Training Requirements

Image classification uses Convolutional Neural Network (CNN) classifiers. A CNN classifier usually produces more accurate results than other types of classifier, but can require a significant amount of time to train.

The time required to train a classifier is proportional to the number of training iterations. Increasing the number of iterations can result in better accuracy, but each additional iteration that you add has a smaller effect. Running too many iterations may result in overfitting, meaning the classifier becomes so well adapted to the training data that it performs less well when classifying unknown images.

For classifiers that have four or five dissimilar classes with around 100 training images per class, approximately 500 iterations produces reasonable results. This number of iterations requires approximately three hours to complete on a CPU, or five minutes on a GPU. Micro Focus recommends a larger number of iterations for classifiers that contain many similar classes. For extremely complex classifiers that have hundreds of classes, you might run 200,000 training iterations. Be aware that running this number of iterations on a CPU is likely to take weeks.

You must choose the number of iterations to run before you begin training your classifier. Changing the number of iterations invalidates the training and Media Server must begin training again from the beginning.

Media Server can help you find the optimum number of iterations, by setting aside some of your training images for evaluation purposes. For example, you could use 80% of your training images for training the classifier and 20% for evaluating its performance. Media Server only sets aside training images when you enable snapshots. A snapshot captures the state of a classifier after a certain number of iterations. For example, you can choose to run 1000 iterations and take snapshots of your classifier after every 250 iterations. You can then test the performance of the classifier (using the reserved images) at each snapshot. The snapshot that represents the greatest number of iterations usually performs best; if you see a reduction in performance this indicates overfitting.

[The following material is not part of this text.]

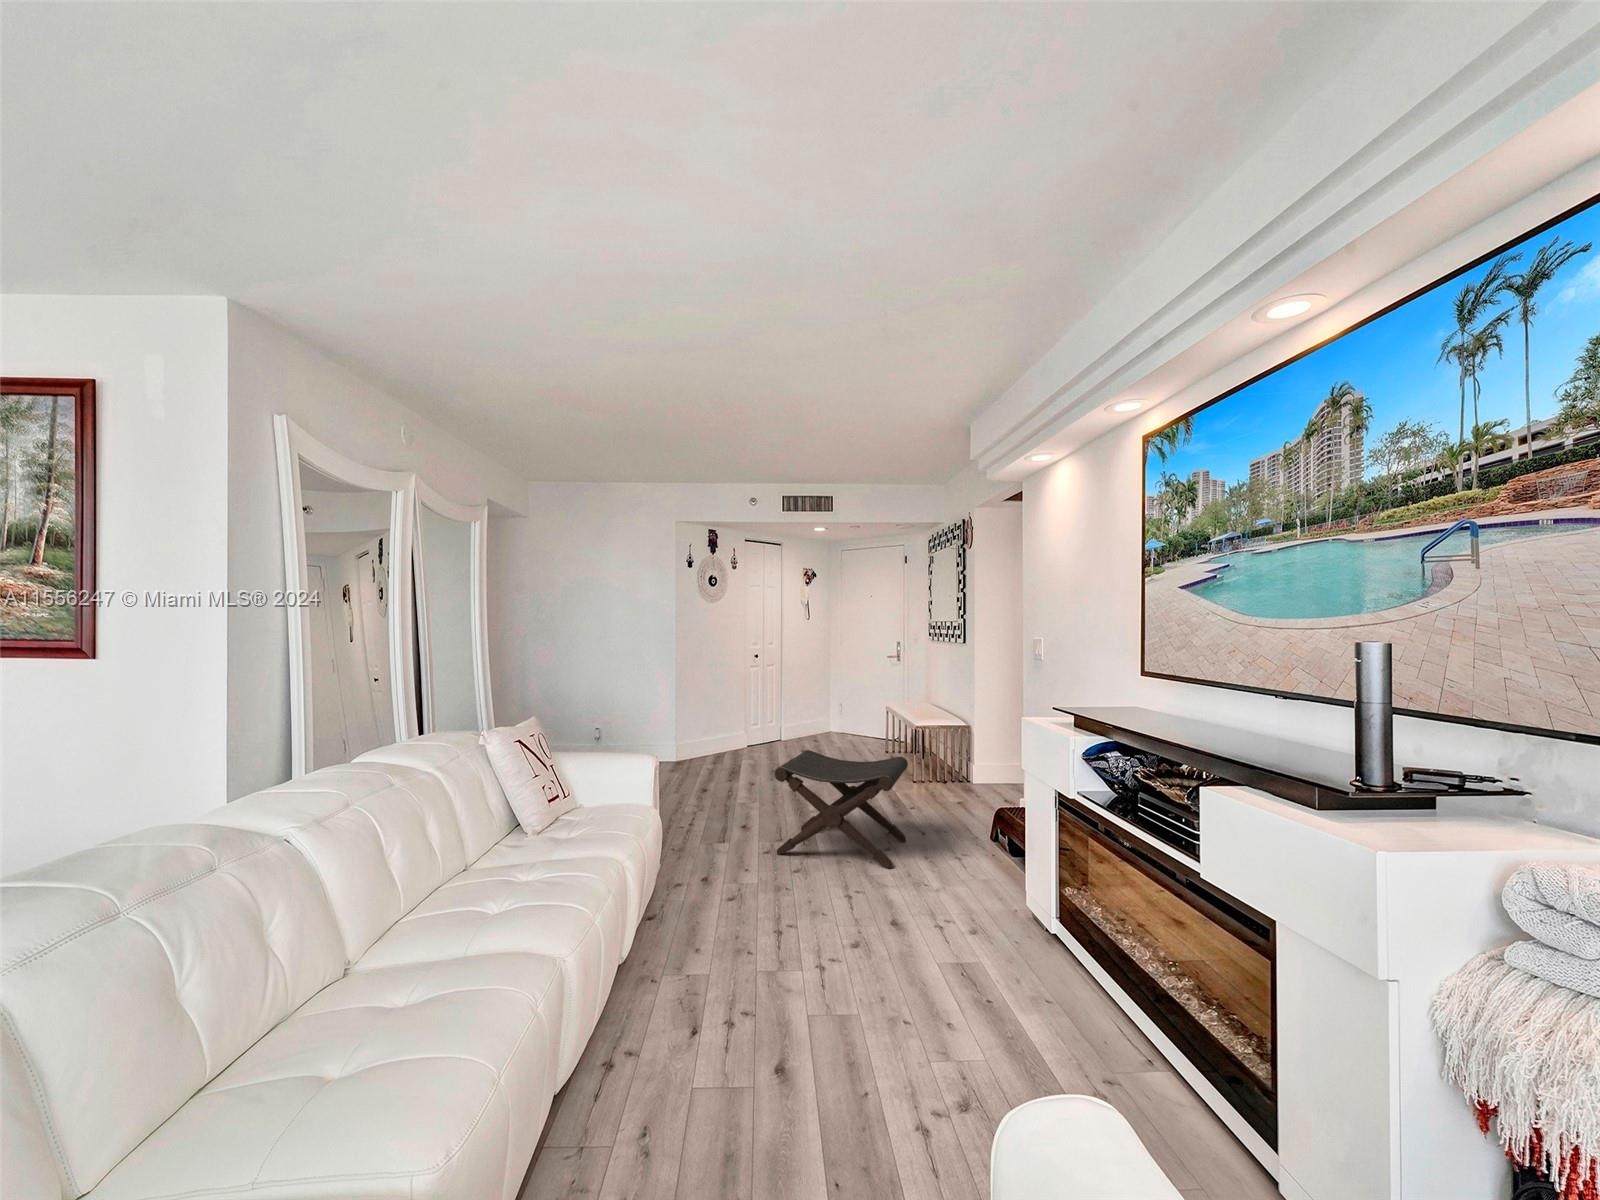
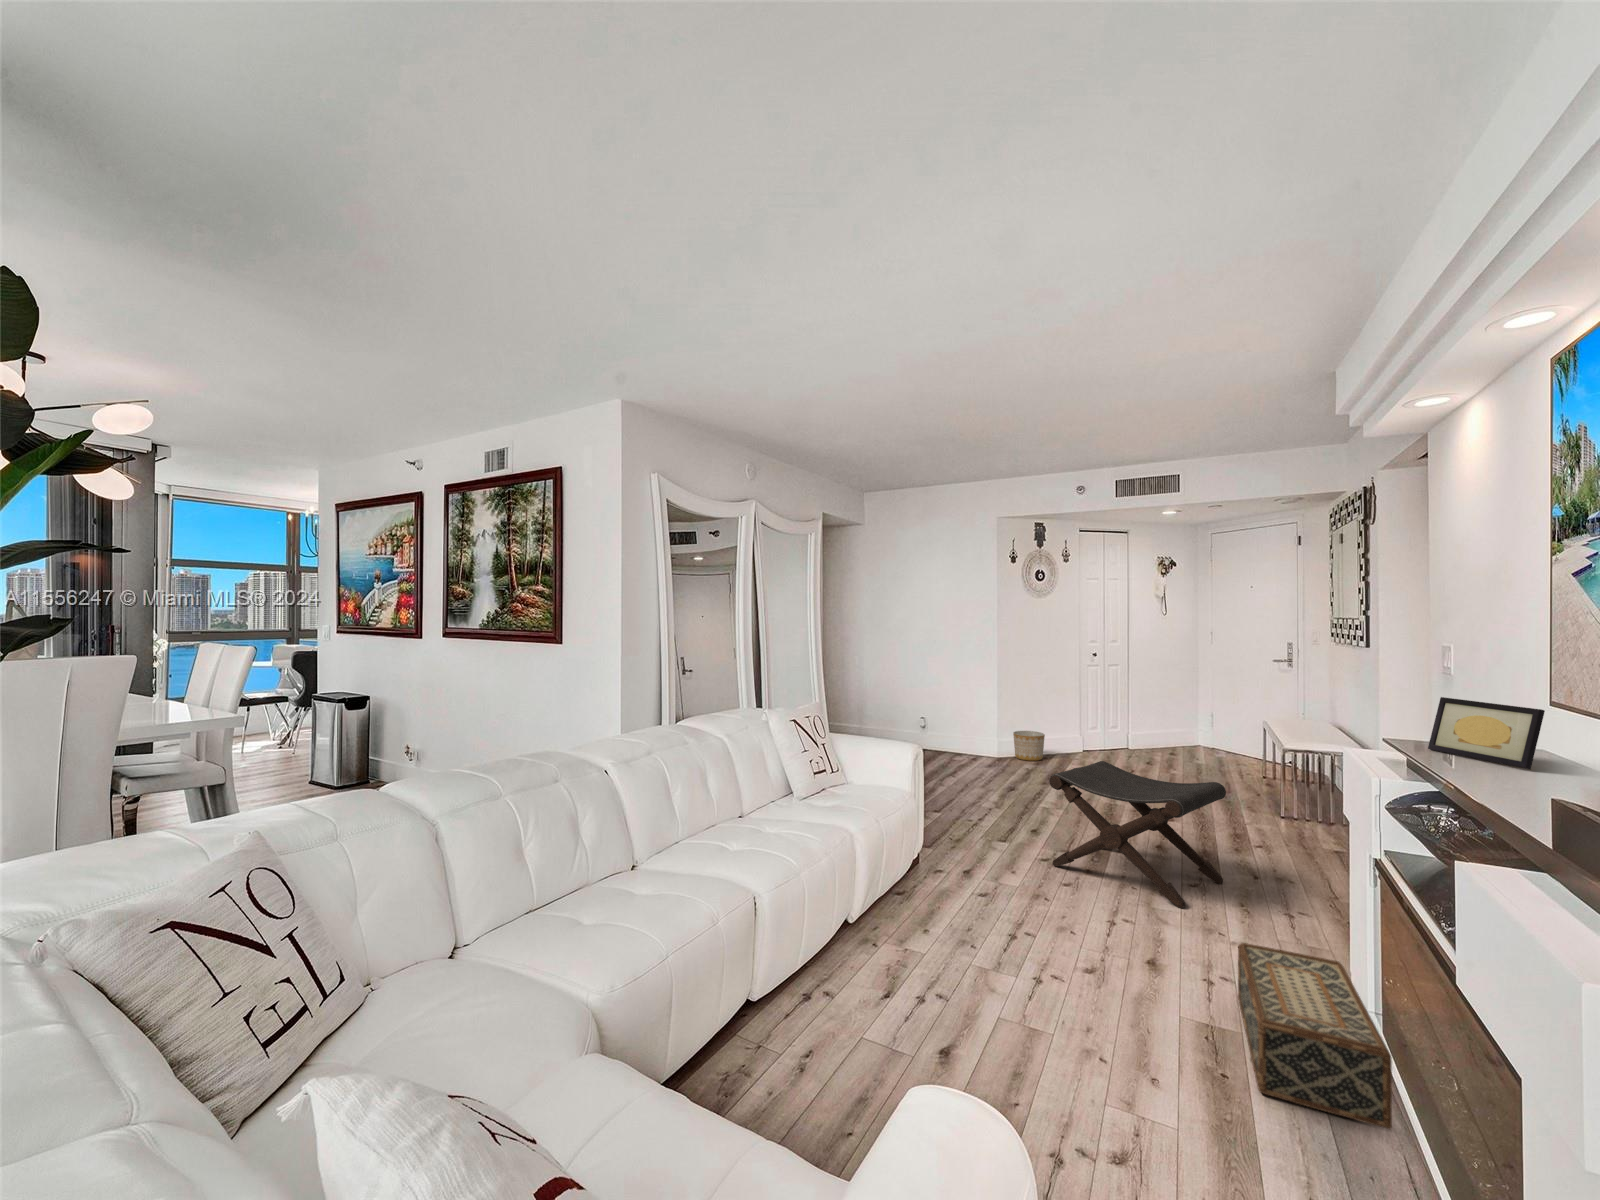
picture frame: none [1095,672,1165,718] -> present [1428,697,1545,770]
planter: none [690,731,719,760] -> present [1013,731,1045,761]
woven basket: none [966,883,1098,1005] -> present [1238,943,1392,1129]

When you run classification, the classifier outputs a confidence score for each class. These scores can be compared across classifiers, and you can set a threshold to discard results below a specified confidence level or below a certain rank.

The performance of classification is generally better if:

  • the classifier contains only a few classes (but it must contain at least two classes).
  • the classes are dissimilar. For example, when training a 'field' class and a 'beach' class, the presence of clouds in the sky in both sets of training images might cause confusion between the classes.
  • the classes are trained with many images. Usually around 100 images are sufficient to train a class. If the images in a class are very similar, fewer images might be sufficient.
  • the training images are representative of the variation typically found within the class. For example, to train a "dog" class, use images of dogs of different sizes, breeds, colors, and from different viewpoints.
  • the training images contain little background or clutter around the object in the image.
  • the longest dimension (width or height) of the training image is at least 500 pixels - smaller images might result in reduced accuracy.

    TIP: High-resolution images where the object covers a small proportion of the image make poor training images. If you have a large image showing the object and it can be cropped such that its longest dimension still exceeds 500 pixels, Micro Focus recommends cropping the image. If you crop an image, leave a gap around the object of at least 16 pixels.